WEDNESDAY, Oct. 21, 2020 (HealthDay News) — Uninsured, Medicare-insured, and Medicaid-insured patients with breast, prostate, or lung cancer are less likely to receive surgical care at high-volume hospitals compared with privately insured patients, according to a study published online Oct. 21 in Cancer.
Junaid Nabi, M.D., M.P.H., from Brigham and Women’s Hospital in Boston, and colleagues estimated the odds of receiving surgical care at a high-volume hospital according to insurance type for 1,279,738 patients with a confirmed diagnosis of breast, prostate, lung, or colorectal cancer during 2004 through 2016.
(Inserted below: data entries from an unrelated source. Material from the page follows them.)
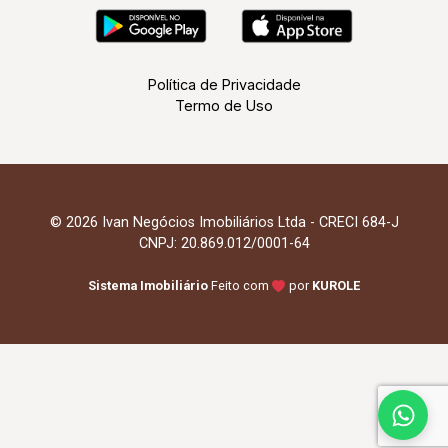
Política de Privacidade
Termo de Uso
© 2026 Ivan Negócios Imobiliários Ltda - CRECI 684-J
CNPJ: 20.869.012/0001-64
Sistema Imobiliário
Feito com
por
KUROLE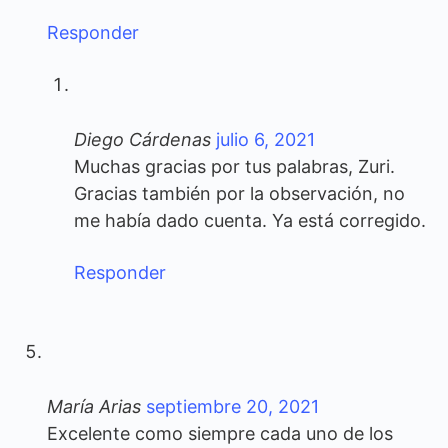
Responder
Diego Cárdenas
julio 6, 2021
Muchas gracias por tus palabras, Zuri.
Gracias también por la observación, no
me había dado cuenta. Ya está corregido.
Responder
María Arias
septiembre 20, 2021
Excelente como siempre cada uno de los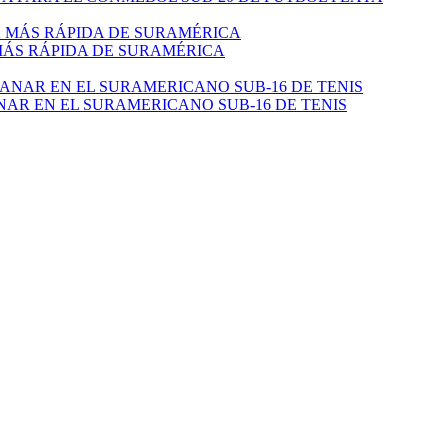
 MÁS RÁPIDA DE SURAMÉRICA
NAR EN EL SURAMERICANO SUB-16 DE TENIS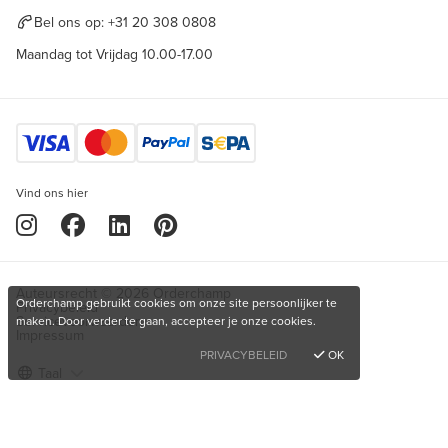
Bel ons op:
+31 20 308 0808
Maandag tot Vrijdag 10.00-17.00
Vind ons hier
Auteursrecht © 2026 Orderchamp
Orderchamp gebruikt cookies om onze site persoonlijker te
Privacybeleid
Servicevoorwaarden
maken. Door verder te gaan, accepteer je onze cookies.
Impressum
PRIVACYBELEID
OK
Taal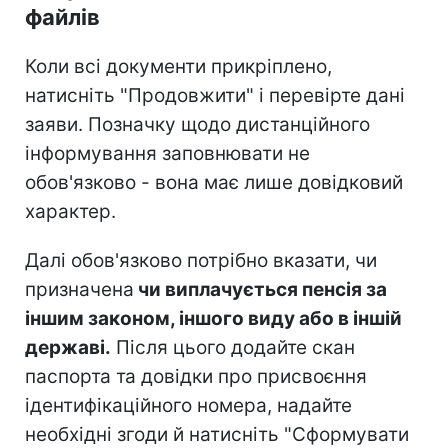
файлів
Коли всі документи прикріплено,
натисніть "Продовжити" і перевірте дані
заяви. Позначку щодо дистанційного
інформування заповнювати не
обов'язково - вона має лише довідковий
характер.
Далі обов'язково потрібно вказати, чи
призначена
чи виплачується пенсія за
іншим законом, іншого виду або в іншій
державі.
Після цього додайте скан
паспорта та довідки про присвоєння
ідентифікаційного номера, надайте
необхідні згоди й натисніть "Сформувати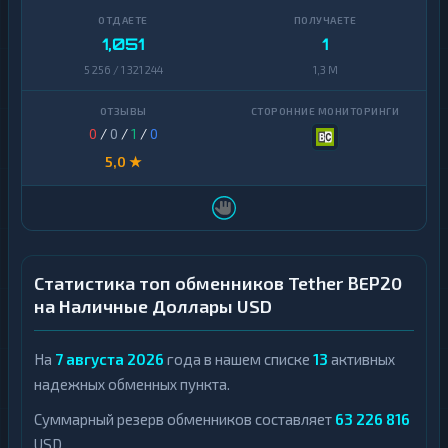
1,051
1
5 256 / 1 321 244
1,3 M
0
/
0
/
1
/
0
5,0 ★
Статистика топ обменников Tether BEP20
на Наличные Доллары USD
На
7 августа 2026
года в нашем списке
13
активных
надежных обменных пункта.
Суммарный резерв обменников составляет
63 226 816
USD.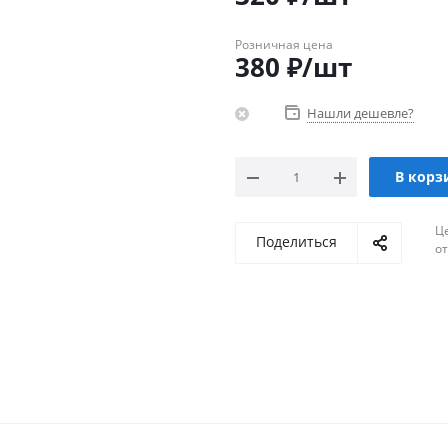
Розничная цена
380
₽
/шт
Нашли дешевле?
В корз
Ц
Поделиться
о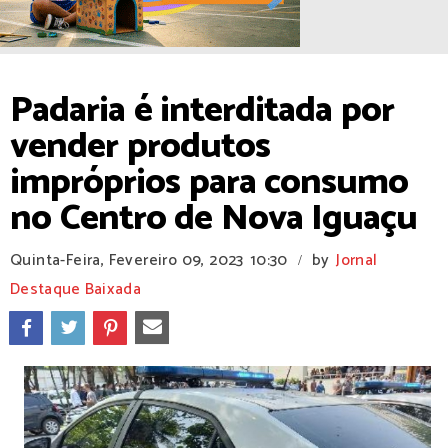
Padaria é interditada por
vender produtos
impróprios para consumo
no Centro de Nova Iguaçu
Quinta-Feira, Fevereiro 09, 2023
10:30
by
Jornal
/
Destaque Baixada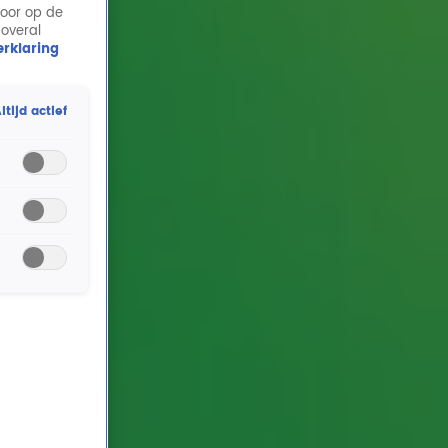
door op de
 overal
rklaring
ltijd actief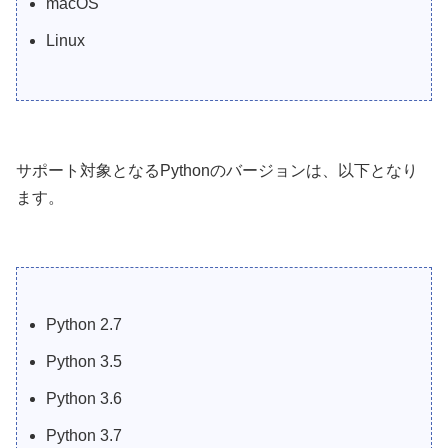
macOS
Linux
サポート対象となるPythonのバージョンは、以下となり
ます。
Python 2.7
Python 3.5
Python 3.6
Python 3.7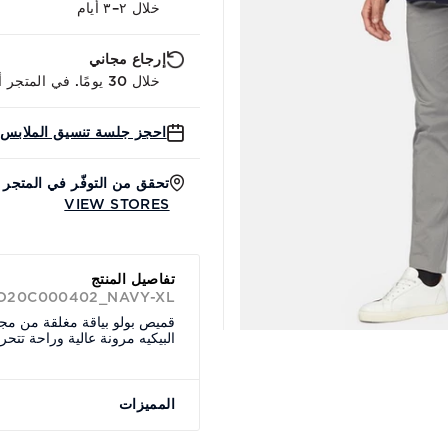
خلال ٢–٣ أيام
إرجاع مجاني
خلال 30 يومًا. في المتجر أو عبر الإنترنت.
احجز جلسة تنسيق الملابس 
تحقق من التوفّر في المتجر
VIEW STORES
تفاصيل المنتج
BO20C000402_NAVY-XL
البيكيه مرونة عالية وراحة تتح
المميزات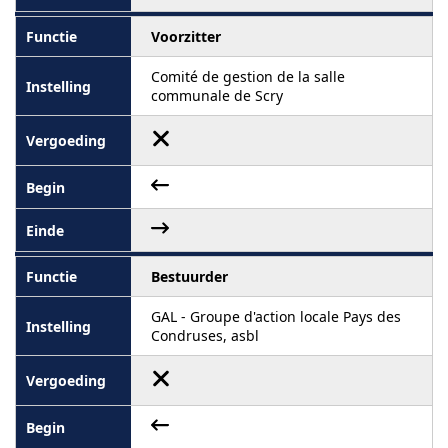
Voorzitter
Comité de gestion de la salle
communale de Scry
Bestuurder
GAL - Groupe d'action locale Pays des
Condruses, asbl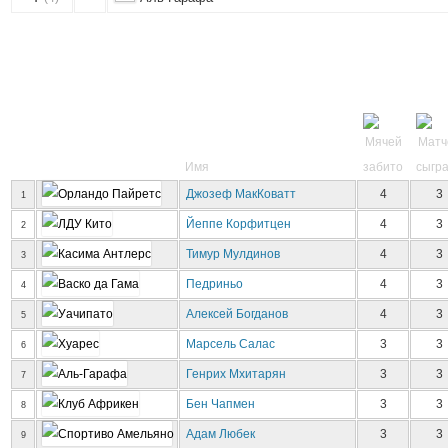
Имя
Джозеф МакКоватт
4
3
1
Йеппе Корфитцен
4
3
2
Тимур Мулдинов
4
3
3
Педриньо
4
3
4
Алексей Богданов
4
3
5
Марсель Салас
3
3
6
Генрих Мхитарян
3
3
7
Бен Чапмен
3
3
8
Адам Любек
3
3
9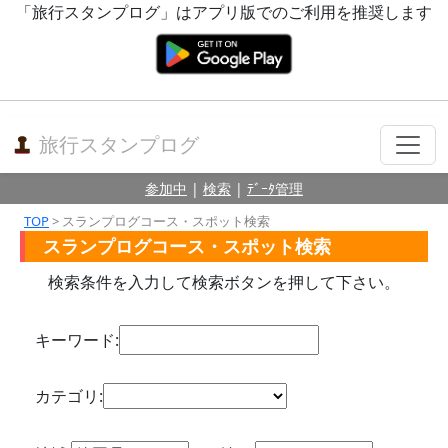
「旅行スタンプログ」はアプリ版でのご利用を推奨します
旅行スタンプログ
参加中
|
検索
|
ﾃﾞｰﾀ管理
TOP
> スランプログコース・スポット検索
スランプログコース・スポット検索
検索条件を入力して検索ボタンを押して下さい。
キーワード:
カテゴリ: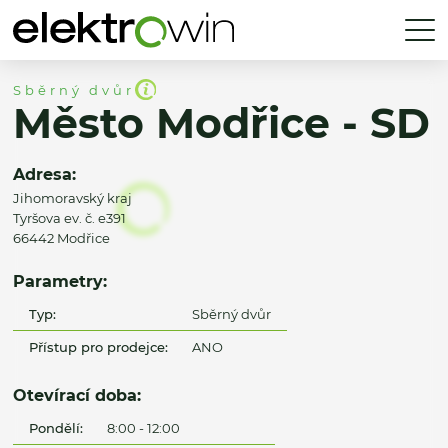
Sběrný dvůr
Město Modřice - SD
Adresa:
Jihomoravský kraj
Tyršova ev. č. e391
66442 Modřice
Parametry:
Typ:
Sběrný dvůr
Přístup pro prodejce:
ANO
Otevírací doba:
Pondělí:
8:00 - 12:00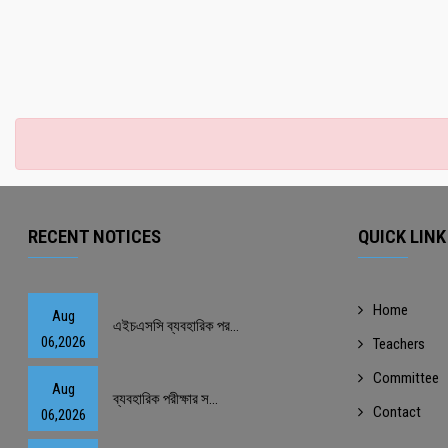
RECENT NOTICES
QUICK LINK
Home
Aug
এইচএসসি ব্যবহারিক পর...
06,2026
Teachers
Committee
Aug
ব্যবহারিক পরীক্ষার স...
Contact
06,2026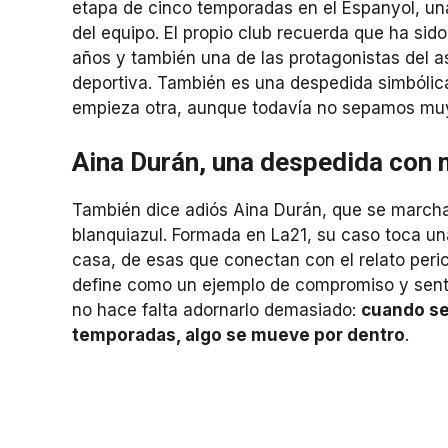
etapa de cinco temporadas en el Espanyol, una
del equipo. El propio club recuerda que ha sid
años y también una de las protagonistas del a
deportiva. También es una despedida simbólic
empieza otra, aunque todavía no sepamos muy
Aina Durán, una despedida con 
También dice adiós Aina Durán, que se marcha
blanquiazul. Formada en La21, su caso toca una
casa, de esas que conectan con el relato peric
define como un ejemplo de compromiso y senti
no hace falta adornarlo demasiado:
cuando se
temporadas, algo se mueve por dentro
.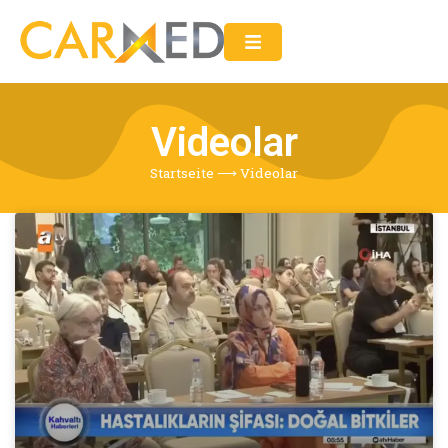
Videolar
Startseite
⟶
Videolar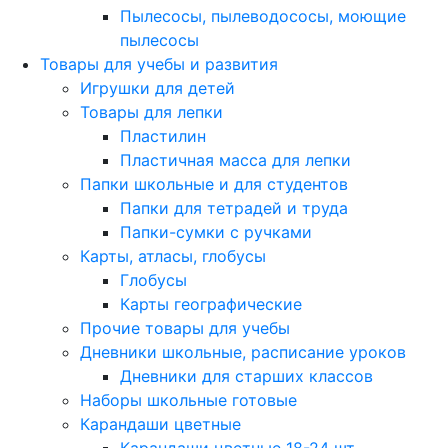
Пылесосы, пылеводососы, моющие
пылесосы
Товары для учебы и развития
Игрушки для детей
Товары для лепки
Пластилин
Пластичная масса для лепки
Папки школьные и для студентов
Папки для тетрадей и труда
Папки-сумки с ручками
Карты, атласы, глобусы
Глобусы
Карты географические
Прочие товары для учебы
Дневники школьные, расписание уроков
Дневники для старших классов
Наборы школьные готовые
Карандаши цветные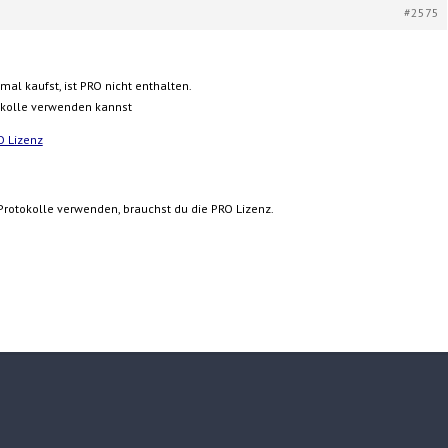
#2575
al kaufst, ist PRO nicht enthalten.
okolle verwenden kannst
O Lizenz
Protokolle verwenden, brauchst du die PRO Lizenz.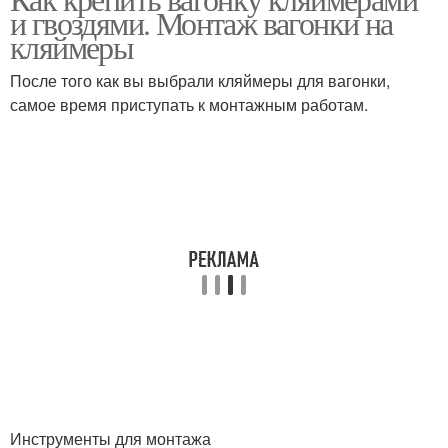
Палстиковая вагонка
Пластиковые вагонки
и гвоздями. Монтаж вагонки на
кляймеры
После того как вы выбрали кляймеры для вагонки,
Вагонки на
самое время приступать к монтажным работам.
металлический
Вагонки без обрешетки
профиль
Профиль для
Вагонка на кляймеры
пластиковой вагонки
Вагонка для наружных
Вагонка на потолок
работ
Вагонки на
Инструменты для монтажа
металопрофиль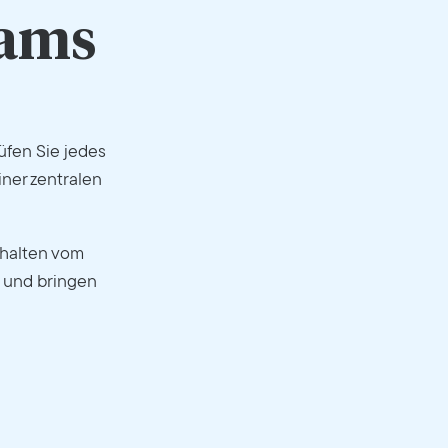
eams
üfen Sie jedes
ner zentralen
ehalten vom
e und bringen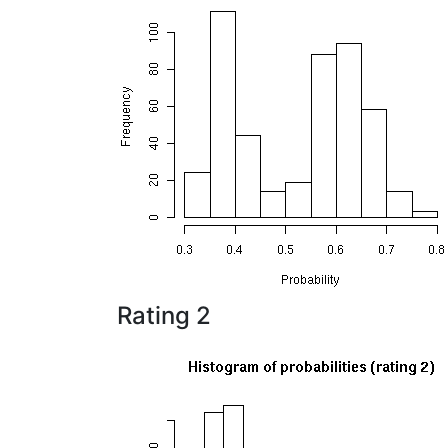
Rating 2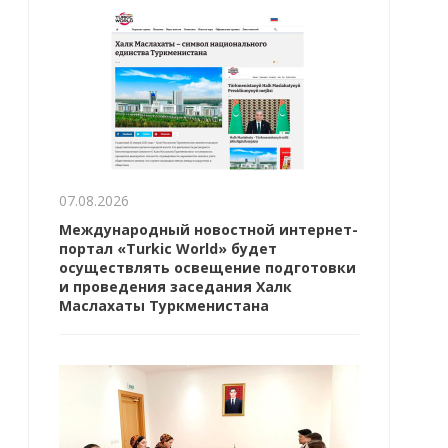
07.08.2026
Международный новостной интернет-
портал «Turkic World» будет
осуществлять освещение подготовки
и проведения заседания Халк
Маслахаты Туркменистана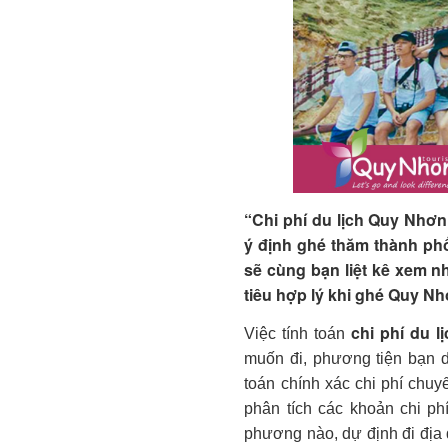
“Chi phí du lịch Quy Nhơ
ý định ghé thăm thành phố
sẽ cùng bạn liệt kê xem nh
tiêu hợp lý khi ghé Quy Nh
chi phí du 
Việc tính toán
muốn đi, phương tiện bạn d
toán chính xác chi phí chuy
phân tích các khoản chi ph
phương nào, dự định đi đị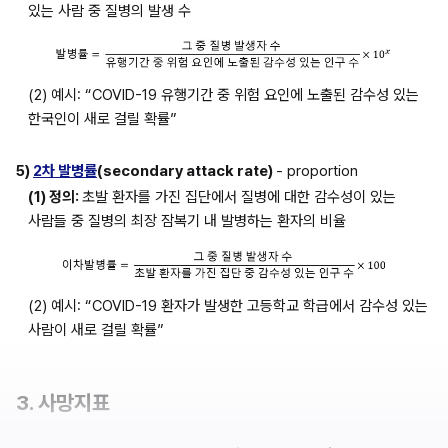
있는 사람 중 질병의 발생 수
(2) 예시: “COVID-19 유행기간 중 위험 요인에 노출된 감수성 있는 
한국인이 새로 걸릴 확률”
5) 
2차 발병률
(secondary attack rate) 
- proportion
(1) 정의: 
초발 환자를 가진 집단에서 질병에 대한 감수성이 있는 
사람들 중 질병의 최장 잠복기 내 발병하는 환자의 비율
(2) 예시: “COVID-19 환자가 발생한 고등학교 학급에서 감수성 있는 
사람이 새로 걸릴 확률”
3. 사망지표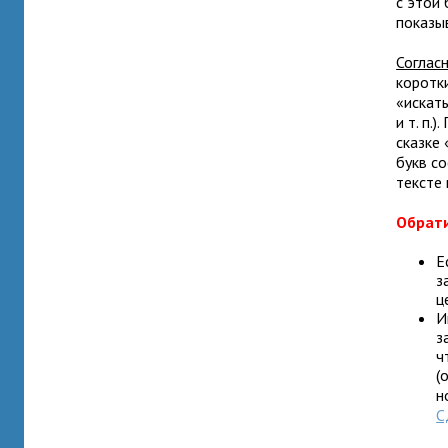
с этой 
показыв
Соглас
коротки
«искать
и т. п
сказке 
букв с
тексте 
Обрат
Е
з
ц
И
з
ч
(
н
С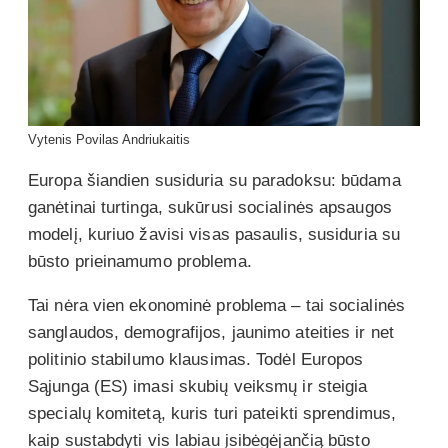
Vytenis Povilas Andriukaitis
Europa šiandien susiduria su paradoksu: būdama
ganėtinai turtinga, sukūrusi socialinės apsaugos
modelį, kuriuo žavisi visas pasaulis, susiduria su
būsto prieinamumo problema.
Tai nėra vien ekonominė problema – tai socialinės
sanglaudos, demografijos, jaunimo ateities ir net
politinio stabilumo klausimas. Todėl Europos
Sąjunga (ES) imasi skubių veiksmų ir steigia
specialų komitetą, kuris turi pateikti sprendimus,
kaip sustabdyti vis labiau įsibėgėjančią būsto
The researchers found that compared with patients with private insurance, the odds of receiving surgical care were lower for patients with breast cancer who were insured by Medicare or Medicaid or were uninsured (odds ratios, 0.75, 0.55, and 0.50, respectively); for patients with prostate cancer insured by Medicare or Medicaid or were uninsured (odds ratios, 0.87, 0.58, and 0.36, respectively); and for patients with lung cancer who were insured by Medicare or Medicaid or were uninsured (odds ratios, 0.84, 0.74, and 0.48, respectively). The effect of insurance varied by study period for patients with colorectal cancer, with improvement since 2011. The odds of receiving care at a high-volume hospital were 0.51 during 2004 to 2007 and 0.99 during 2014 through 2016 for Medicaid-insured patients, and the corresponding odds were 0.45 and 1.19 for uninsured and privately insured patients, respectively.
“These findings highlight the importance of building a health equity framework into health care policies,” the authors write.
Two authors disclosed financial ties to the pharmaceutical industry.